On paper it appeared to be a winning team for President Obama and his new plan to fix Afghanistan: a celebrated general, a master of counterinsurgency strategy overseeing the wars in Iraq and Afghanistan as head of CENTCOM, with his his protege running the war in Afghanistan.
The two, Gen. David Petraeus and Gen. Stanley McChrystal, had enjoyed success because of their military minds. Ask around the Pentagon and the phrase most often used in connection with both is "brilliant."
While coming from different paths, both generals have a good deal of similarities. After the now-infamous Rolling Stone article, however, it is clear that Petraeus alone has the savvy to survive in Washington.
An academic with political deftness, Petraeus approaches combat with a mix of military and diplomacy, the essence of counterinsurgency.
Petraeus made his first big mark with a successful air assault in northern Iraq in 2003 and kept the region U.S.-friendly while the rest of the country spiraled into chaos. He then used the counterinsurgency strategy to help bolster the U.S. war effort in Iraq for President George W. Bush.
His reward: running Central Command, which oversees both wars, as well as being responsible for other tricky spots like Yemen and Iran.
A year ago, McChrystal was appointed the head of Afghanistan operations, highly recommended by both the chairman of the Joint Chiefs of Staff, Adm. Mike Mullen, and Defense Secretary Robert Gates.
The nail-chewing Special Operations officer made a name for himself in Iraq by hunting down and killing the country's most-wanted terrorist, al Qaeda leader Abu Musab al Zarqawi. He also was familiar with Afghanistan after leading Special Operations Forces there.
U.S. military officials who know him tell CNN he is a minimalist who prefers to stay in the field with his men and has a dislike for "flash and flair," according to one Army official familiar with McChrystal's work, but who would not speak on the record.
McChrystal expected similar from his troops, stripping his headquarters of the in-house cafe and ordering the closure of fast food restaurants on the biggest base, Bagram.
Petraeus, according to an Army official close to the general who was not authorized to speak on the record, likes a bit more comfort and does not mind some "flash."
Troops that have worked with both generals say the one thing they have in common is they are loved by the lower-ranking troops because they both make constant, direct contact with them in the field.
McChrystal was known to visit troops on the front line and literally eat, drink, and sleep in the same areas with them, according to officials. Petraeus is known to also go into the field, commending good work and encouraging troops to contact him directly to discuss it, according to Col. Steven Boylan, Petraeus's spokesman for three years.
The leadership style of the generals has been similar as well, according to Michael O'Hanlon, a Brookings Institution military analyst who has advised McChrystal and knows Petraeus well.

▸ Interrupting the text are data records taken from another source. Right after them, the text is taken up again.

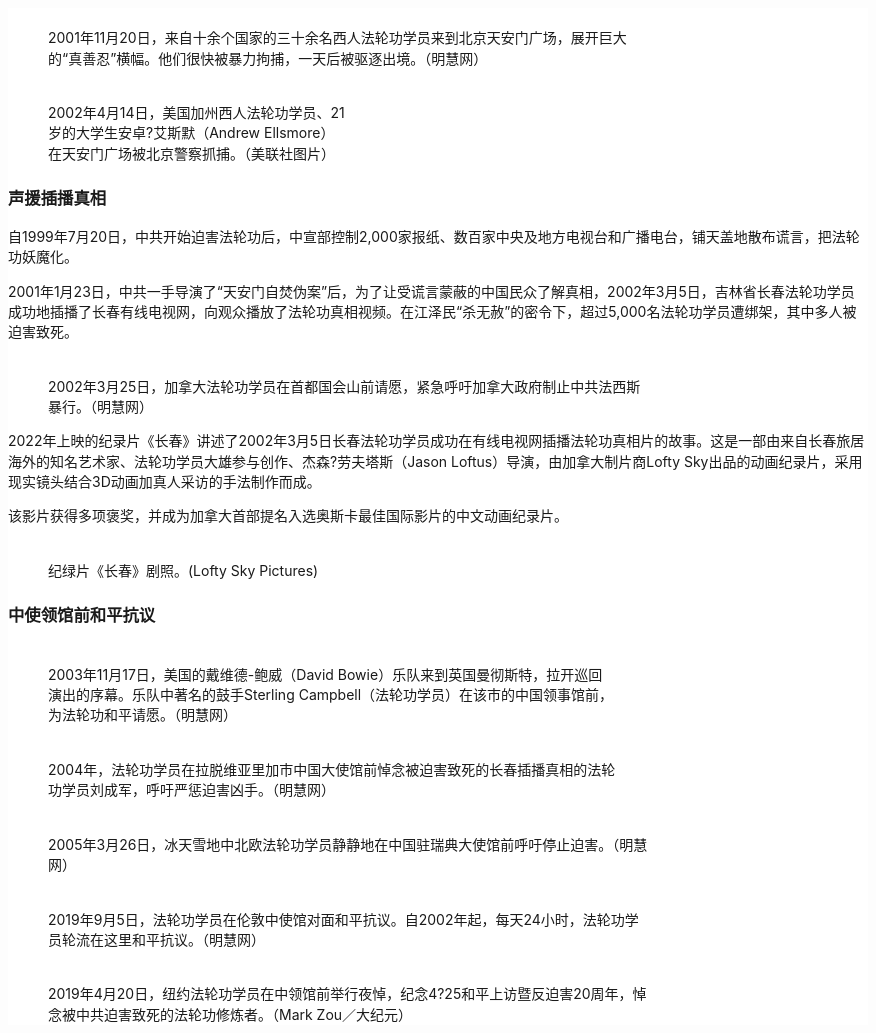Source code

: <figure id="attachment_14023523" aria-describedby="caption-attachment-14023523" style="width: 600px" class="wp-caption aligncenter"><a target="_blank" href="https://i.epochtimes.com/assets/uploads/2023/06/id14023523-tiananmen_300_crop.jpg"><img decoding="async" class="size-large wp-image-14023523" src="https://i.epochtimes.com/assets/uploads/2023/06/id14023523-tiananmen_300_crop-600x390.jpg" alt="" width="600" b="390" /></a><figcaption id="caption-attachment-14023523" class="wp-caption-text">2001年11月20日，来自十余个国家的三十余名西人法轮功学员来到北京天安门广场，展开巨大的“真善忍”横幅。他们很快被暴力拘捕，一天后被驱逐出境。（明慧网）</figcaption></figure>
<figure id="attachment_14041565" aria-describedby="caption-attachment-14041565" style="width: 297px" class="wp-caption aligncenter"><a target="_blank" href="https://i.epochtimes.com/assets/uploads/2023/07/id14041565-2002-4-15-andrew-in-beijing.jpg"><img decoding="async" class="size-full wp-image-14041565" src="https://i.epochtimes.com/assets/uploads/2023/07/id14041565-2002-4-15-andrew-in-beijing.jpg" alt="" width="297" b="450" /></a><figcaption id="caption-attachment-14041565" class="wp-caption-text">2002年4月14日，美国加州西人法轮功学员、21岁的大学生安卓?艾斯默（Andrew Ellsmore）在天安门广场被北京警察抓捕。（美联社图片）</figcaption></figure>
<h3>声援插播真相</h3>
<p>自1999年7月20日，中共开始迫害法轮功后，中宣部控制2,000家报纸、数百家中央及地方电视台和广播电台，铺天盖地散布谎言，把法轮功妖魔化。</p>
<p>2001年1月23日，中共一手导演了“天安门自焚伪案”后，为了让受谎言蒙蔽的中国民众了解真相，2002年3月5日，吉林省长春法轮功学员成功地插播了长春有线电视网，向观众播放了法轮功真相视频。在江泽民“杀无赦”的密令下，超过5,000名法轮功学员遭绑架，其中多人被迫害致死。</p>
<figure id="attachment_14023504" aria-describedby="caption-attachment-14023504" style="width: 600px" class="wp-caption aligncenter"><a target="_blank" href="https://i.epochtimes.com/assets/uploads/2023/06/id14023504-2002-3-26-canada-03.jpg"><img decoding="async" class="size-large wp-image-14023504" src="https://i.epochtimes.com/assets/uploads/2023/06/id14023504-2002-3-26-canada-03-600x450.jpg" alt="" width="600" b="450" /></a><figcaption id="caption-attachment-14023504" class="wp-caption-text">2002年3月25日，加拿大法轮功学员在首都国会山前请愿，紧急呼吁加拿大政府制止中共法西斯暴行。（明慧网）</figcaption></figure>
<p>2022年上映的纪录片《长春》讲述了2002年3月5日长春法轮功学员成功在有线电视网插播法轮功真相片的故事。这是一部由来自长春旅居海外的知名艺术家、法轮功学员大雄参与创作、杰森?劳夫塔斯（Jason Loftus）导演，由加拿大制片商Lofty Sky出品的动画纪录片，采用现实镜头结合3D动画加真人采访的手法制作而成。</p>
<p>该影片获得多项褒奖，并成为加拿大首部提名入选奥斯卡最佳国际影片的中文动画纪录片。</p>
<figure id="attachment_14033915" aria-describedby="caption-attachment-14033915" style="width: 600px" class="wp-caption aligncenter"><a target="_blank" href="https://i.epochtimes.com/assets/uploads/2023/07/id14033915-rsz_1eternal_spring_-_still_4_copyright_lofty_sky_pictures-300-1200x675-600x400-1.jpg"><img decoding="async" class="size-large wp-image-14033915" src="https://i.epochtimes.com/assets/uploads/2023/07/id14033915-rsz_1eternal_spring_-_still_4_copyright_lofty_sky_pictures-300-1200x675-600x400-1-600x400.jpg" alt="" width="600" b="400" /></a><figcaption id="caption-attachment-14033915" class="wp-caption-text">纪绿片《长春》剧照。(Lofty Sky Pictures)</figcaption></figure>
<h3>中使领馆前和平抗议</h3>
<figure id="attachment_14024914" aria-describedby="caption-attachment-14024914" style="width: 568px" class="wp-caption aligncenter"><a target="_blank" href="https://i.epochtimes.com/assets/uploads/2023/06/id14024914-2003-11-21-sterling4.jpg"><img decoding="async" class=" wp-image-14024914" src="https://i.epochtimes.com/assets/uploads/2023/06/id14024914-2003-11-21-sterling4.jpg" alt="" width="568" b="493" /></a><figcaption id="caption-attachment-14024914" class="wp-caption-text">2003年11月17日，美国的戴维德-鲍威（David Bowie）乐队来到英国曼彻斯特，拉开巡回演出的序幕。乐队中著名的鼓手Sterling Campbell（法轮功学员）在该市的中国领事馆前，为法轮功和平请愿。（明慧网）</figcaption></figure>
<figure id="attachment_14024919" aria-describedby="caption-attachment-14024919" style="width: 576px" class="wp-caption aligncenter"><a target="_blank" href="https://i.epochtimes.com/assets/uploads/2023/06/id14024919-2004-1-11-latvia_3.jpg"><img decoding="async" class="size-full wp-image-14024919" src="https://i.epochtimes.com/assets/uploads/2023/06/id14024919-2004-1-11-latvia_3.jpg" alt="" width="576" b="432" /></a><figcaption id="caption-attachment-14024919" class="wp-caption-text">2004年，法轮功学员在拉脱维亚里加市中国大使馆前悼念被迫害致死的长春插播真相的法轮功学员刘成军，呼吁严惩迫害凶手。（明慧网）</figcaption></figure>
<figure id="attachment_14024922" aria-describedby="caption-attachment-14024922" style="width: 600px" class="wp-caption aligncenter"><a target="_blank" href="https://i.epochtimes.com/assets/uploads/2023/06/id14024922-2005-3-27-se050326stockholm4.jpg"><img decoding="async" class="size-large wp-image-14024922" src="https://i.epochtimes.com/assets/uploads/2023/06/id14024922-2005-3-27-se050326stockholm4-600x345.jpg" alt="" width="600" b="345" /></a><figcaption id="caption-attachment-14024922" class="wp-caption-text">2005年3月26日，冰天雪地中北欧法轮功学员静静地在中国驻瑞典大使馆前呼吁停止迫害。（明慧网）</figcaption></figure>
<figure id="attachment_14024938" aria-describedby="caption-attachment-14024938" style="width: 600px" class="wp-caption aligncenter"><a target="_blank" href="https://i.epochtimes.com/assets/uploads/2023/06/id14024938-99-21.jpg"><img decoding="async" class="size-large wp-image-14024938" src="https://i.epochtimes.com/assets/uploads/2023/06/id14024938-99-21-600x400.jpg" alt="" width="600" b="400" /></a><figcaption id="caption-attachment-14024938" class="wp-caption-text">2019年9月5日，法轮功学员在伦敦中使馆对面和平抗议。自2002年起，每天24小时，法轮功学员轮流在这里和平抗议。（明慧网）</figcaption></figure>
<figure id="attachment_14028149" aria-describedby="caption-attachment-14028149" style="width: 600px" class="wp-caption aligncenter"><a target="_blank" href="https://i.epochtimes.com/assets/uploads/2023/07/id14028149-2763f6e3e16e420f0a6a65b2e6aa8ed2-600x400.jpg"><img decoding="async" class="size-large wp-image-14028149" src="https://i.epochtimes.com/assets/uploads/2023/07/id14028149-2763f6e3e16e420f0a6a65b2e6aa8ed2-600x400-600x400.jpg" alt="" width="600" b="400" /></a><figcaption id="caption-attachment-14028149" class="wp-caption-text">2019年4月20日，纽约法轮功学员在中领馆前举行夜悼，纪念4?25和平上访暨反迫害20周年，悼念被中共迫害致死的法轮功修炼者。（Mark Zou／大纪元）</figcaption></figure>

"I think that both are extreme workaholics, very energetic. Both of them are good communicators," according to O'Hanlon. "Both are extraordinarily respected. Petraeus is, of course, known now to be a historic figure, not only in terms of his accomplishments but as a public profile, and McChrystal has been a quieter figure through the years," he said.
Generals are also as good as the people they have surrounding them and sources seem to agree that both men have surrounded themselves with extraordinary staff.
"He had and has a diverse staff," Boylan said of Petraeus. "He likes to bring in people for their abilities, not necessarily their backgrounds," he said. But Petraeus has a Ph.D. and does keep a staff with other Ph.D.s.
"He likes getting everyone out of their comfort zones, because he believes that is the best way to get good ideas and more diverse thoughts and potential solutions to problems," according to Boylan.
McChrystal surrounded himself with a staff of similar backgrounds as his own from Special Forces, according to military officials.
"There are different, specific individuals, but they are not totally different types," according to O'Hanlon. "They're all cerebral, hardworking. Frankly, they're quite loyal, quite respectful, despite this magazine portrayal," he said.
However, one military official who would not speak on the record thinks McChrystal's undoing may have been that his staff was from a similar Special Operations background. Special Operations Forces as tradecraft stay out of the limelight and the media to keep their anonymity.
"Gen. McChrystal and the special operations community have not been offered the opportunities to learn the art of dealing with the media. They tend to avoid media engagements at all levels," the official said.
"His staff either did not understand the differences, didn't care about the differences, or were so frustrated (with the administration) that they were blinded by the differences," the official said when referring to the rule of working with reporters.
Despite how the article's tale of the staff played out, O'Hanlon said it is a "reflection of bad judgment on the staff."
But, he says, "I've seen him (McChrystal) in action and been around him in private settings and he doesn't act like this typically, nor does his staff."